:: Dataset entries ::
┌────────

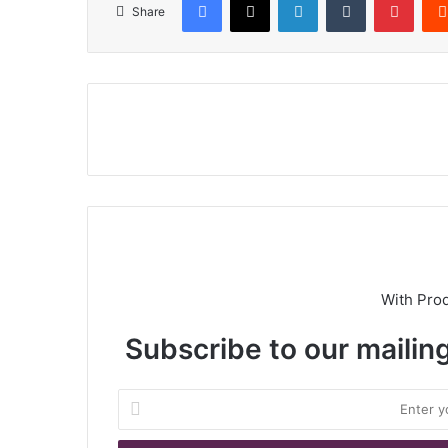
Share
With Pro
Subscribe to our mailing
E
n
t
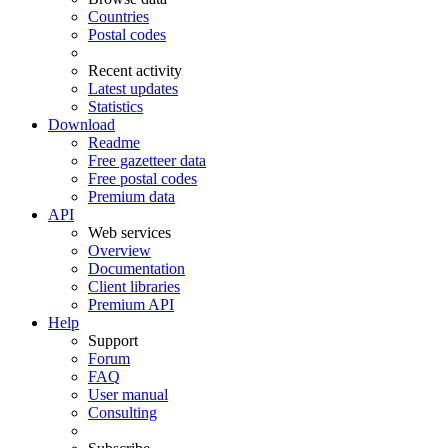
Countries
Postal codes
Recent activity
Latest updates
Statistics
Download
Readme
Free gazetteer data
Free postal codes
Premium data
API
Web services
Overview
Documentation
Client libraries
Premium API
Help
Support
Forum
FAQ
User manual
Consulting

└────────
┌────────

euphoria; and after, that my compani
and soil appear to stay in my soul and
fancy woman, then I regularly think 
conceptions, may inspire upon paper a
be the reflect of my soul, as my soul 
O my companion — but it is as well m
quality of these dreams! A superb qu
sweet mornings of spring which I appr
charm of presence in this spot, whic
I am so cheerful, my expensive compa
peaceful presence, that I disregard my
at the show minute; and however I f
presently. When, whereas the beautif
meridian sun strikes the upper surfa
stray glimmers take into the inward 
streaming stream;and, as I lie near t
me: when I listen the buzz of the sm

└────────

:: What to work on ::
Above are the records; from them, give again exactly the lines from the one containing "and soil appear to stay in my soul and" to the one containing "me: when I listen the buzz of the sm", both lines included, and nothing more.

:: Exercise solution ::
and soil appear to stay in my soul and
fancy woman, then I regularly think 
conceptions, may inspire upon paper a
be the reflect of my soul, as my soul 
O my companion — but it is as well m
quality of these dreams! A superb qu
sweet mornings of spring which I appr
charm of presence in this spot, whic
I am so cheerful, my expensive compa
peaceful presence, that I disregard my
at the show minute; and however I f
presently. When, whereas the beautif
meridian sun strikes the upper surfa
stray glimmers take into the inward 
streaming stream;and, as I lie near t
me: when I listen the buzz of the sm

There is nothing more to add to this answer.